▸ **Directions for this task**
Exclude the pictures, then quote exactly the lines from the one holding "focal_35mm: 42" through the last line of the records.

▸ **Raw data**
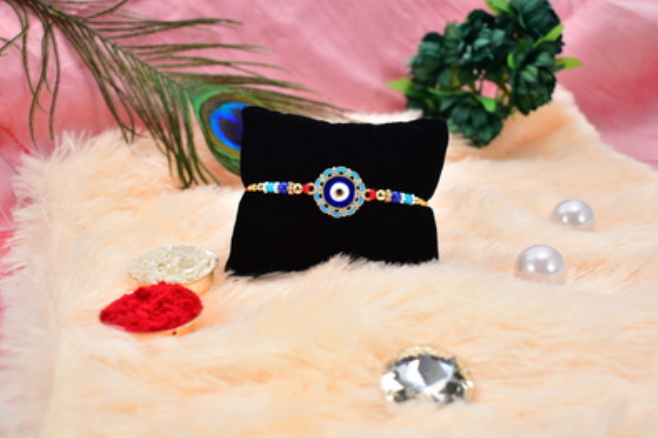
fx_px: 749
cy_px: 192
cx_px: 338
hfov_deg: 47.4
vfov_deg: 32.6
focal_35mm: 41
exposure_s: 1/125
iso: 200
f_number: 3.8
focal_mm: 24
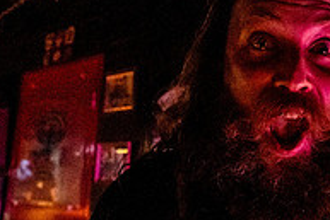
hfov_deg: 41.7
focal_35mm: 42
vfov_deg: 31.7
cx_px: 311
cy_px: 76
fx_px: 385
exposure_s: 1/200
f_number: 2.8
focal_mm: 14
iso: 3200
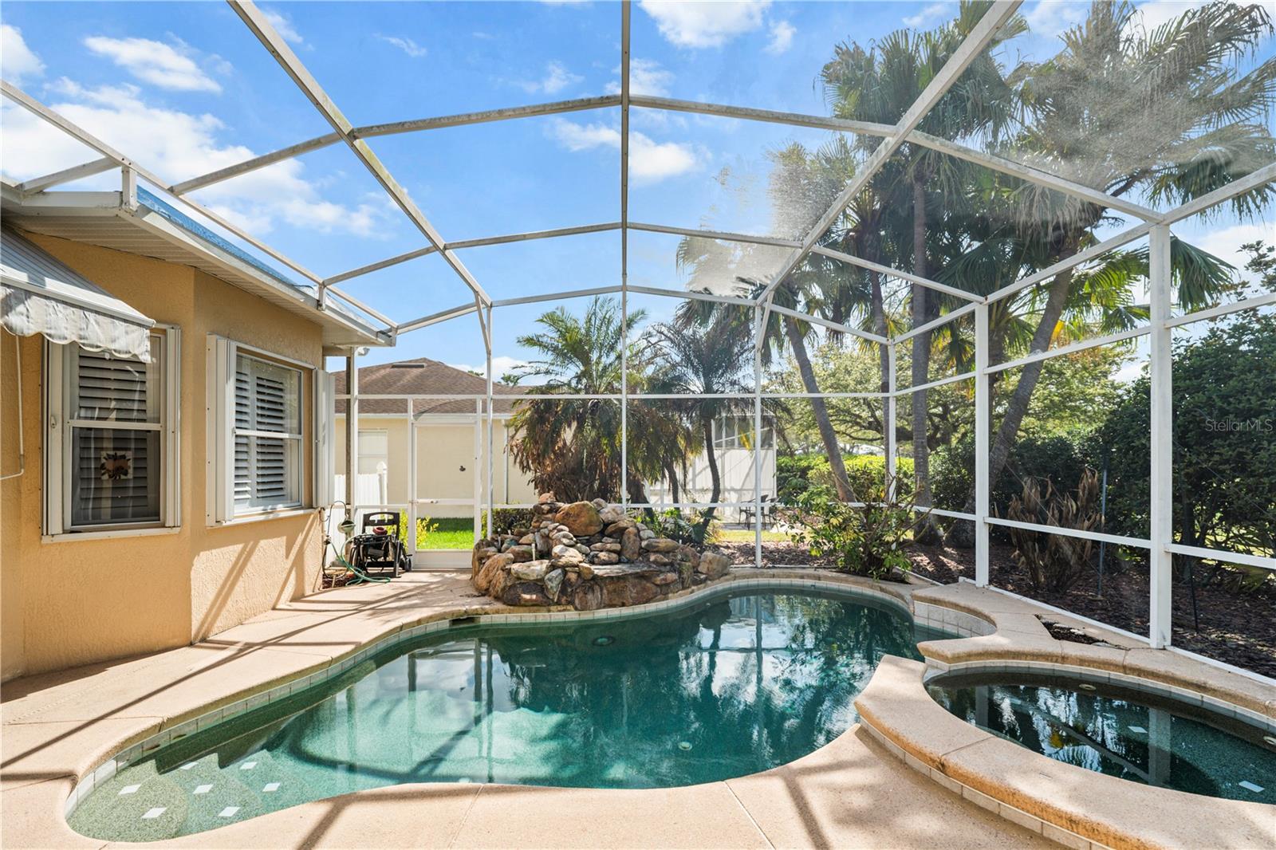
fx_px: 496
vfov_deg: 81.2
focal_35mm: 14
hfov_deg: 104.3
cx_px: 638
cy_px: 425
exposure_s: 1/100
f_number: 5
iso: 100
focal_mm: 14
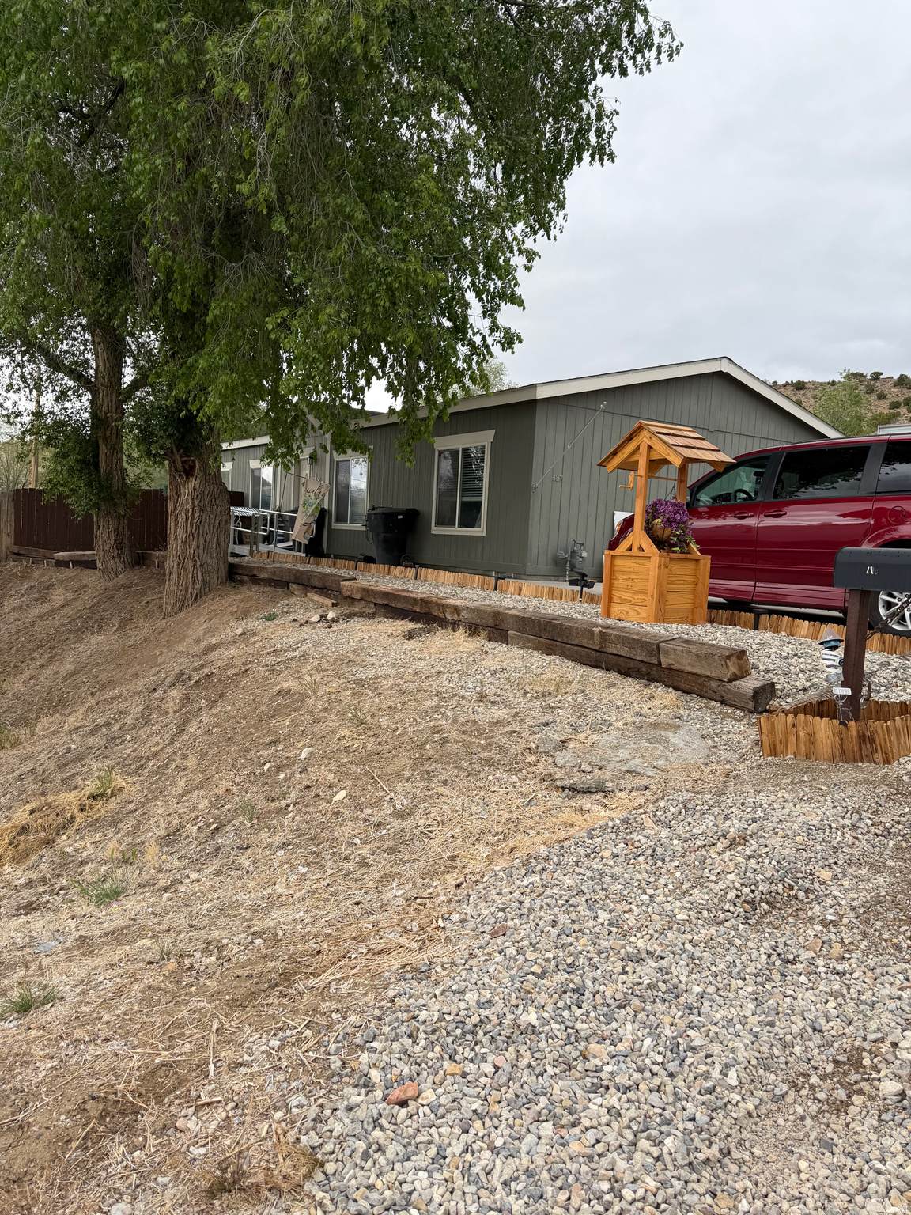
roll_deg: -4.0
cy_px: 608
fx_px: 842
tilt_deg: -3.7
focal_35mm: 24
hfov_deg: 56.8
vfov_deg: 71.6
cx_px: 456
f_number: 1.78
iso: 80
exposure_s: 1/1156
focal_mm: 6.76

▸ **Output of the task**
focal_35mm: 42
vfov_deg: 31.7
cx_px: 311
cy_px: 76
fx_px: 385
exposure_s: 1/200
f_number: 2.8
focal_mm: 14
iso: 3200
fx_px: 496
vfov_deg: 81.2
focal_35mm: 14
hfov_deg: 104.3
cx_px: 638
cy_px: 425
exposure_s: 1/100
f_number: 5
iso: 100
focal_mm: 14
roll_deg: -4.0
cy_px: 608
fx_px: 842
tilt_deg: -3.7
focal_35mm: 24
hfov_deg: 56.8
vfov_deg: 71.6
cx_px: 456
f_number: 1.78
iso: 80
exposure_s: 1/1156
focal_mm: 6.76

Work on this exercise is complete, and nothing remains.